View from Sushisamba, opening later this week
Later this week, on the east side of London, something remarkable is to happen. A venture on an epic scale. The sort of thing we thought we’d never see in London. Those present at the opening will be able to tell their grandchildren: “I was there”.
The Olympics? No, we’re not concerned with something so earth-bound. We’re talking about a venture that’s heading for the stars. Well, to be precise the 38th, 39th and 40th floors of the City’s new Heron Tower, which are to see the opening of one of the largest elevated restaurants anywhere in the world.
Sushisamba (38th/39th floors) will offer not just the highest outdoor dining in the UK, but also the highest bar in Europe.
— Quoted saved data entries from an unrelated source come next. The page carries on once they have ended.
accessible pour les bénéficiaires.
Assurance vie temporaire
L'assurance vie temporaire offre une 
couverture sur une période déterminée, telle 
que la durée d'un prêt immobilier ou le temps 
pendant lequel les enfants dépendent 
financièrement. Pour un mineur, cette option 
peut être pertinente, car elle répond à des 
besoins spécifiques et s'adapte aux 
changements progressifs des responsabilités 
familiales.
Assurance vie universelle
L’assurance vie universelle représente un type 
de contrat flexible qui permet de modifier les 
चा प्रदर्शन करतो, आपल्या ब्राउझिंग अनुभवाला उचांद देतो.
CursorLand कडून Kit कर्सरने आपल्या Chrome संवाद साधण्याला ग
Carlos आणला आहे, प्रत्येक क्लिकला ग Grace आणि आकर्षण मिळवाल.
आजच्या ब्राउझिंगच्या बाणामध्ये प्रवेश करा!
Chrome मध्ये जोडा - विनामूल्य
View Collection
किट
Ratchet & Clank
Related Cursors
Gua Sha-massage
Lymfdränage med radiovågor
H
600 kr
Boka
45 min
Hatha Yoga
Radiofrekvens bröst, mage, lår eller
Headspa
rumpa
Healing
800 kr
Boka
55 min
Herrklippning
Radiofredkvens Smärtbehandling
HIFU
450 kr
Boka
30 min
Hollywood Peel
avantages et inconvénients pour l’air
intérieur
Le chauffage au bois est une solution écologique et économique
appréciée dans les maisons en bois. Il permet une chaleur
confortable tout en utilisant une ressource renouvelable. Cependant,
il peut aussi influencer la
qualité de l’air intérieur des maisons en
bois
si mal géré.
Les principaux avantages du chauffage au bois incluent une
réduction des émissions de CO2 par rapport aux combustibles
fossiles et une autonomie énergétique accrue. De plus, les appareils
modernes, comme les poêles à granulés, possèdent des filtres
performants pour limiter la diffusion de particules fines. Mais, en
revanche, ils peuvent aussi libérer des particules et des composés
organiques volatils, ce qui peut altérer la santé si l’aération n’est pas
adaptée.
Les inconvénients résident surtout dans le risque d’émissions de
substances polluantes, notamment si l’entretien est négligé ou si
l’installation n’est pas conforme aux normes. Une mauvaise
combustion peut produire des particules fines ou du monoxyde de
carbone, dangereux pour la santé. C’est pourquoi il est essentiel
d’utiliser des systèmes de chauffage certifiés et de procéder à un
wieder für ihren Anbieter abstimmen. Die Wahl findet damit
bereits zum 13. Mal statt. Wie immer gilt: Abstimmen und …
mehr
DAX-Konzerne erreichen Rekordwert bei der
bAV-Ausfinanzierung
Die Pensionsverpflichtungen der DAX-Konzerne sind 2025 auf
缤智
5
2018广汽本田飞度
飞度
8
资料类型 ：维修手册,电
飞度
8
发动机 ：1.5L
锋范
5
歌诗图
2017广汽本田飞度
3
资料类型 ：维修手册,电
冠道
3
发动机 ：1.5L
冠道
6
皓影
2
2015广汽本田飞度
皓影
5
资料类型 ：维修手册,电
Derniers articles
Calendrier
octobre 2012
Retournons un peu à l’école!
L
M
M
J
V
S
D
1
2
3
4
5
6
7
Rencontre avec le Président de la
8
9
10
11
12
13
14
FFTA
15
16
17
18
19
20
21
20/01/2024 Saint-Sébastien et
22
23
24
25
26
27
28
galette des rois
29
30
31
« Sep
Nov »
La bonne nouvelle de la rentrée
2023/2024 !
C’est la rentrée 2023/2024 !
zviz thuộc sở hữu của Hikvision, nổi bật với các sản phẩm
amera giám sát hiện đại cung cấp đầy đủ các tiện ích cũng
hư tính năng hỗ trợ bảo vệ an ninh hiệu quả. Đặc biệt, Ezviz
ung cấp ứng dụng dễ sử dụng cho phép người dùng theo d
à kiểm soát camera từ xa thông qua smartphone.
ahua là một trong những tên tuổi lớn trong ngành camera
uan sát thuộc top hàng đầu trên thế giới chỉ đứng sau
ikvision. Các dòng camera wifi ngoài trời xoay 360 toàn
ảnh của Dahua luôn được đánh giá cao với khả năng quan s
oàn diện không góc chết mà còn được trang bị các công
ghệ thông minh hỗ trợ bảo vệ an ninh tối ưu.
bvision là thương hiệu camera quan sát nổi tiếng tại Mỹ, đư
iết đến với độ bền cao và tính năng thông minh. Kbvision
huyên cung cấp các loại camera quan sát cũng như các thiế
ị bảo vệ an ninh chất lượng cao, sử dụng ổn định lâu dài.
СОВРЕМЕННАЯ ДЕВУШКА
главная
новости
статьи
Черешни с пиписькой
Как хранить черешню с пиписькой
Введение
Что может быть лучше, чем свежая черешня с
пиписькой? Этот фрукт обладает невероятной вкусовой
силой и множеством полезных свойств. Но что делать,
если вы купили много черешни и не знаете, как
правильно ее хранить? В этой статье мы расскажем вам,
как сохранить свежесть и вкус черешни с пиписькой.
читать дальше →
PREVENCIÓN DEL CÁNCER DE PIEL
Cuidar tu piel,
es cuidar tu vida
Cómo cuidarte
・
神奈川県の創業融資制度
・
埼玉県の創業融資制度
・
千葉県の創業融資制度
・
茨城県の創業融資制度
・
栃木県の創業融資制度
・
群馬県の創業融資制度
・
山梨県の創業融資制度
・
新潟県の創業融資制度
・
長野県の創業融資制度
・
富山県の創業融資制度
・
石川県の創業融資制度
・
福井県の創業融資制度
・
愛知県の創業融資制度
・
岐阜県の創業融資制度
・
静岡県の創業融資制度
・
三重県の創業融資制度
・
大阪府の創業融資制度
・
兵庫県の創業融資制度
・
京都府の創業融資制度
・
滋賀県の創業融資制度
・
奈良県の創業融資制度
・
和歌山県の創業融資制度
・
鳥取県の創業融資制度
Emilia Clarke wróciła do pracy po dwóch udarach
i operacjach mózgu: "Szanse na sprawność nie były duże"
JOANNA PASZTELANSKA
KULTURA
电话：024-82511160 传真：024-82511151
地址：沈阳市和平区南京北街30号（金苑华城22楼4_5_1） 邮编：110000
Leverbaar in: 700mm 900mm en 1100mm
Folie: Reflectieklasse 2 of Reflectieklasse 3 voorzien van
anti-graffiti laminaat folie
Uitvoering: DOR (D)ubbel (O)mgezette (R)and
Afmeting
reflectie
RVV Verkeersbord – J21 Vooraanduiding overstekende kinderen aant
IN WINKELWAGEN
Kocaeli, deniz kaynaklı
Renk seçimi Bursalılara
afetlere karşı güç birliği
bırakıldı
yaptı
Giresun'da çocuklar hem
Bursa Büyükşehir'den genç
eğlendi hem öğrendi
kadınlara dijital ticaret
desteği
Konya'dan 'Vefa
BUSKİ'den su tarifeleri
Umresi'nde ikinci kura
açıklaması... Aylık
Still not impressed? Up on the 40th floor, Duck & Waffle (to open in a few weeks) will be London’s only high-quality 24/7 restaurant.
Here’s a view of the main restaurant from a site visit a couple of weeks ago:
Together, the two restaurants will cater for 250 seated diners (with a couple of hundred more knocking back drinks in the bars and on the terraces). If it all works, this is going to be a palace of drinking and dining on a scale which is relatively rare at ground level. Forty floors up, and with much al fresco space – for both drinking and dining – it is truly remarkable. Here’s one of the - vast – terraces from that site visit.
How remarkable is this all really going to be? Well, we can’t think of anything vaguely comparable in New York, Sushisamba’s home base. In fact, elevated restaurants in the skyscrapers of the Gulf States or the cities rising in the East tend to be relatively small, very high-end affairs, and without much in the way of outdoor drinking and dining.
Perhaps the most obvious establishment to combine al fresco bar and restaurant at a high level is the Sky Bar/Sirocco Restaurant complex on the 63rd floor of the Lebua State Tower in Bangkok. Here's a view of that restaurant, with Bangkok in the background.
Higher, certainly, than Sushisamba, and more architecturally splashy, but not on nearly the same scale.
Will the London venture work? Watch this space.